Before I bring my remarks to a close, I’d like to talk briefly about one thing that’s on everyone’s mind – the flu. From the beginning of the H1N1 outbreak last spring, HHC has played a critical role in the city’s coordinated emergency response and preparedness efforts. We took immediate steps to ensure patients received the care that they needed, despite drastically increased patient volume in our emergency departments and many of our primary care settings.
While the supply of both seasonal and H1N1 flu vaccines continue to fall short of demand, we are working to provide vaccinations as efficiently as possible through our primary care clinics, as well as through our 11 designated Flu Shot Centers across the five boroughs. Our designated Flu Shot Centers in Staten Island include Stapleton Family Health Center, and the five MMO locations. In October, HHC’s family health centers and the MMO provided nearly 1,400 flu vaccinations to Staten Island residents. More than 900 community residents have received the flu vaccine at Sea View each year for the past two years. In addition, 70% of Sea View’s staff have also received the flu vaccine over the past two years.
We have been fortunate that our communities across the city are not yet experiencing the high levels of flu activity that many parts of the United States have seen in recent weeks. But the number of patients presenting with flu symptoms are beginning to go up, and we continue to monitor the situation closely.
We are proud of the way our dedicated staff handled the flu-related challenges they faced last spring, especially here at Sea View. We have every reason to believe that our staff will meet the challenges of this flu season equally well.

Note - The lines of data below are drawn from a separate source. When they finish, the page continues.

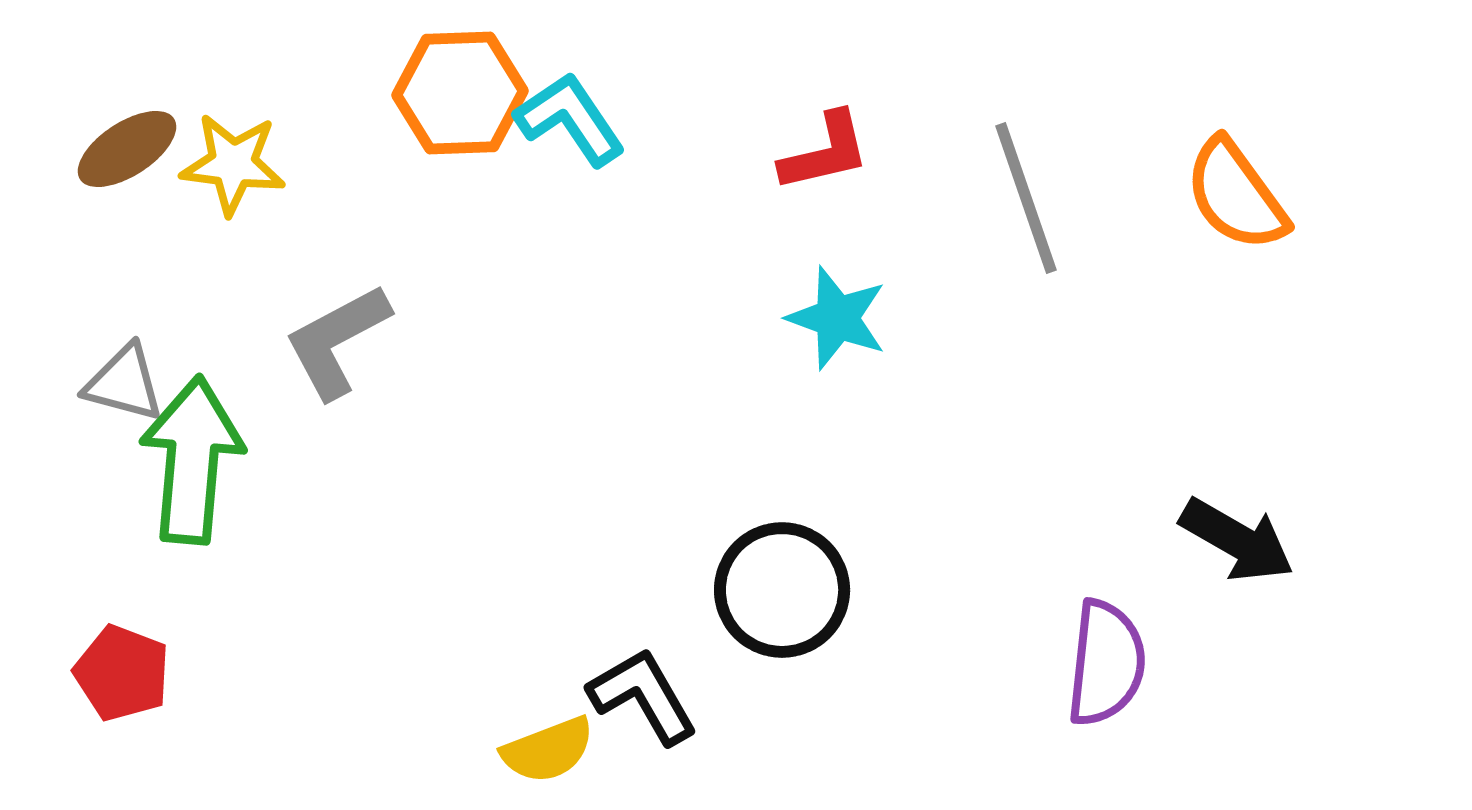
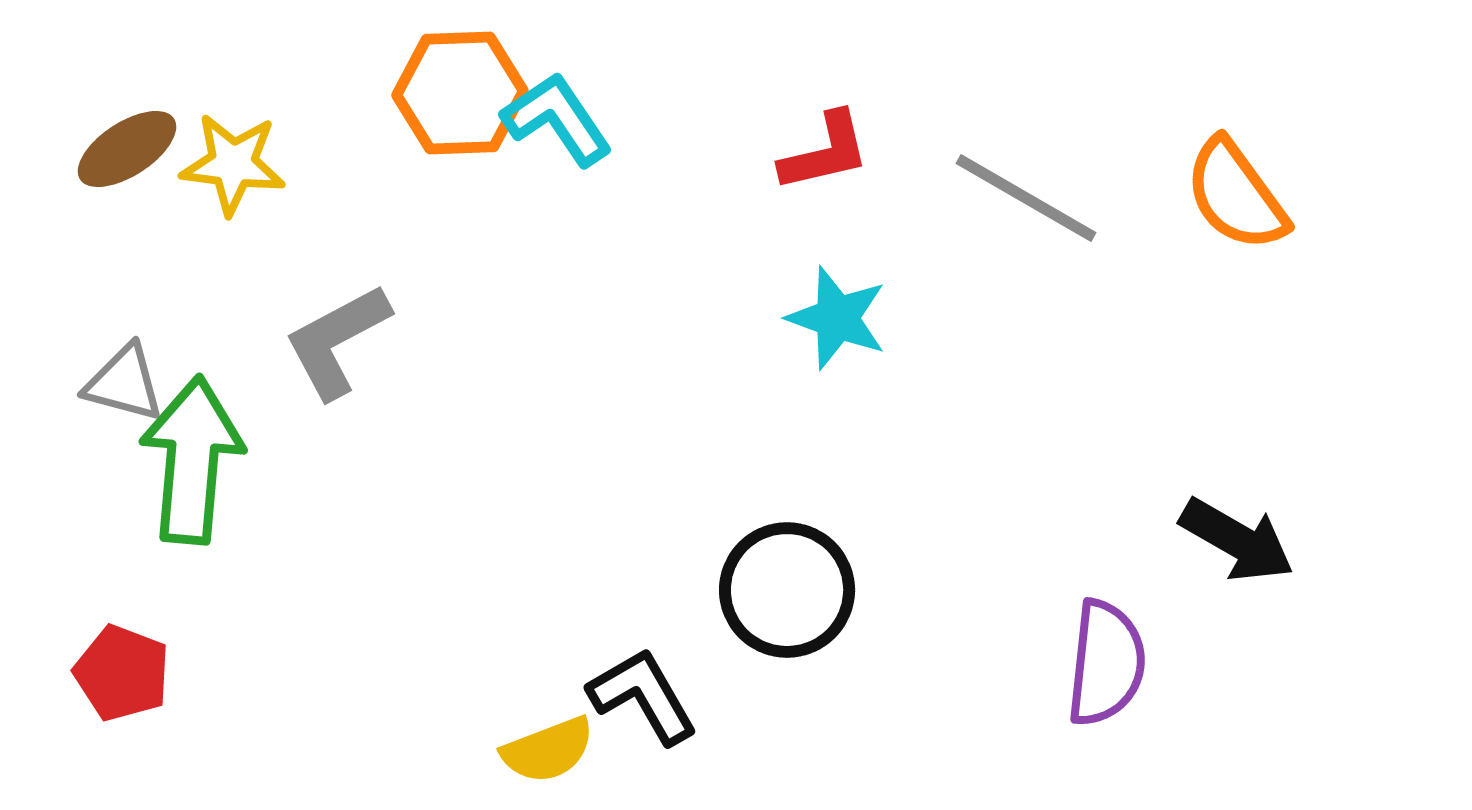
cyan L-shape: moved 13 px left
gray line: rotated 41 degrees counterclockwise
black circle: moved 5 px right
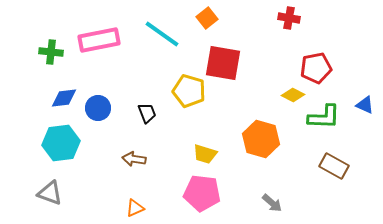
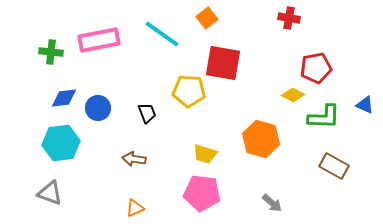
yellow pentagon: rotated 12 degrees counterclockwise
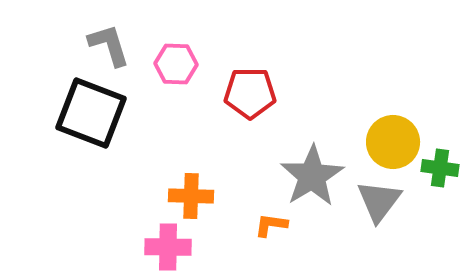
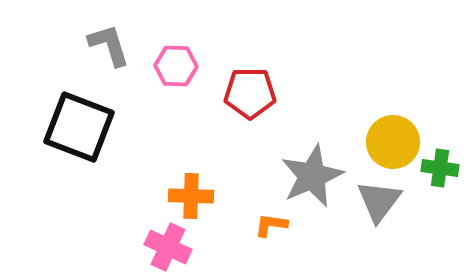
pink hexagon: moved 2 px down
black square: moved 12 px left, 14 px down
gray star: rotated 8 degrees clockwise
pink cross: rotated 24 degrees clockwise
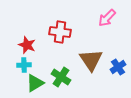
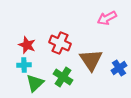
pink arrow: rotated 18 degrees clockwise
red cross: moved 11 px down; rotated 15 degrees clockwise
blue cross: moved 1 px right, 1 px down
green cross: moved 2 px right
green triangle: rotated 12 degrees counterclockwise
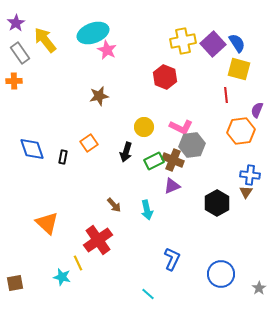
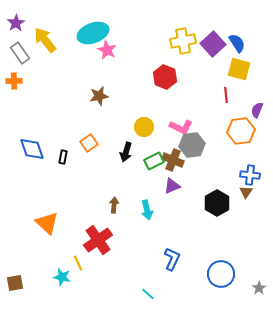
brown arrow: rotated 133 degrees counterclockwise
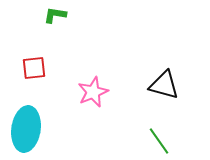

Even more than in years past, the achievements that I have mentioned this evening would not have been possible without the collaboration and advocacy provided by our Community Advisory Boards and our labor partners; the contributions of our volunteers and auxiliaries; the steadfast support of Mayor Bloomberg and our other elected officials; and, of course, the compassion, creativity, and commitment of the men and women who staff our health care facilities in Staten Island and the other HHC facilities throughout our city.
As noteworthy as these achievements are, I must close by coming back to the significant challenges that lie ahead for HHC. I want to assure you that we will do what is necessary to meet those challenges. And we will be open and honest with our communities about whatever changes are necessary going forward. With your support, in meeting the challenges we face on the road ahead we will become stronger, more efficient, and more effective in meeting the needs of our patients and communities.
Thank you for your attention and your support of our public hospital system. I look forward to hearing your comments.